15 Feb, 2008 By: Billy Gil

Walk Hard: The Dewey Cox Story

Walk Hard: The Dewey Cox Story parodies music biopics such as Ray and Walk the Line so gleefully, it's easy to miss the great music the film contains. Sung by lead actor John C. Reilly, Walk Hard's tunes meticulously emulate such music icons as Ray Charles, Roy Orbison and Johnny Cash.

“The real preparation was making the music for the movie,” Reilly said. “We recorded for about six months, recorded about 40 songs, 30 of which were original.”

Reilly did his own singing for the film, which is coming to video April 8 (prebook March 6) from Sony Pictures Home Entertainment on a two-disc unrated DVD ($29.96), single-disc rated DVD ($28.95), two-disc Blu-ray ($43.95) and UMD ($24.94).

Both the two-disc unrated DVD and the Blu-ray have a featurette on the music, song demos and added song performances.
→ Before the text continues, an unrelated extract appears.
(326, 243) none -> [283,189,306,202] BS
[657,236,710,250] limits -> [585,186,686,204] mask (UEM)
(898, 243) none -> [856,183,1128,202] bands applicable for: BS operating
Both also include a commentary track with writer-director Jake Kasdan, writer-producer Judd Apatow, Reilly and producer Lewis Morton, deleted and extended scenes, commercials, a behind-the-scenes vignette and six more featurettes.

“When that DVD comes out, it'll keep you busy for a good three weeks,” Kasdan said.

The film's Jenna Fischer said the music plays a large part in the film's appeal.

“It's kind of like Spinal Tap in the way that they're real songs — they're not too jokey,” she said.

“[The unrated DVD] is half an hour longer and has entire portions of his life — extra wives, drug additions and [other] things — that aren't even in the theatrical version,” director Kasdan said.

Apatow, known for his involvement in a recent string of hits, from The 40-Year-Old Virgin to Superbad, said the process of pairing down films to manageable lengths involves his entire crew of friends.

“You start with a cut that's two and a half hours,” he said. “We'll show it to just some friends who can tolerate the length, and then a larger group of friends will look at the two-hour-and-15-minute version, and then once it gets under two hours, we'll show it to a real audience.”